Metrics
Not collecting any information would be silly and unrealistic for an analytics tool. We do collect information that is necessary to show you simple analytics, but unlike other analytics tools, we don’t collect more than absolutely necessary. Here is a list of what we do and don’t collect from your visitors.
Visit our importance overview for a detailed list of metrics we collect
Cookies
We do NOT set any cookies (or use similar technologies)
We care a great deal about the privacy of your visitors. Cookies are something that can track visitors across multiple pages or even multiple websites. For us this is a hard no. This goes for all similar technologies like (but not limited to) local storage, session cookies, fingerprinting, and IP address hashing.
IP addresses
We do NOT collect or store IP addresses
We drop the IP address from every single request. Period. We don’t save or collect them. We don’t hash them with cryptography.
Update: Nov 21, 2019. Just to be completely transparent: we found IPs in our logs when requests on our server were failing. We fixed this by filtering all log messages and replacing IPs with zeros using mmanon. From now on, all IPs (like
1.1.1.1
or2606:4700:4700::1111
) will become0.0.0.0
or0:0:0:0:0:0:0:0
before they enter our logs.
Unique views
We do collect and store whether visits are unique
Our unique detection of visits is quite unique itself. Most services use cookies or IP addresses to see if a visitor has visited the website in the past, except we don’t use cookies or IP addresses at all. In the UK, for example, websites can’t use IP addresses (even hashed) without an active opt-in from each user. This is why Simple Analytics is compatible with all existing privacy laws, including GDPR. You don’t need an opt-in for our service.

*SUPPLIED INFORMATION:*
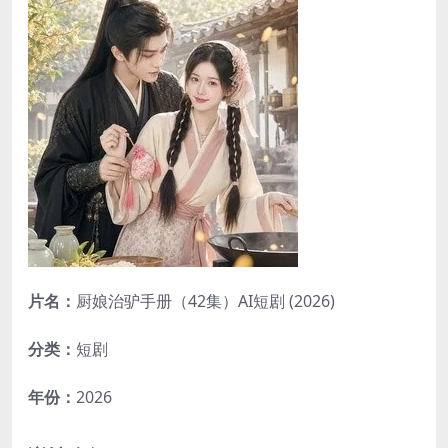
片名：
厨娘治驴手册（42集）AI短剧 (2026)
分类：
短剧
年份：
2026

*TASKS AND EXERCISES:*
1. Which technologies does the analytics privacy text name as examples similar to cookies that the service refuses to use? List every one.
2. Resume the analytics privacy text after its final sentence about opt-in, keeping its voice and section style.

*EXPECTED OUTPUTS:*
1.
- local storage
- session cookies
- fingerprinting
- IP address hashing

2.
We detect a unique visit based on the hostname of the referrer of the page. When a user comes from one domain to another, their browser shares the previous domain with the next. If the current page’s domain is the same as the one in the referrer, we know it’s a non-unique visit.
Read more on how we register unique page views.
Timestamps
We do collect and store timestamps
We use timestamps to generate the graphs you see on your dashboard, which allows you to analyze changes in your website’s performance over various lengths of time.
User agents
We do collect and store user agents anonymized
We detect and exclude bots and spiders based on the visitor’s User Agent. We don’t use User Agents for fingerprinting, only for counting operating systems, device types, and browsers in your dashboard. We allow customers to download these counts alongside the User Agent string itself. We do anonymize the User Agent string. For example, when it has a very detailed version number we truncate it from Chrome/78.0.3904.108
into Chrome/78.0.0.0
.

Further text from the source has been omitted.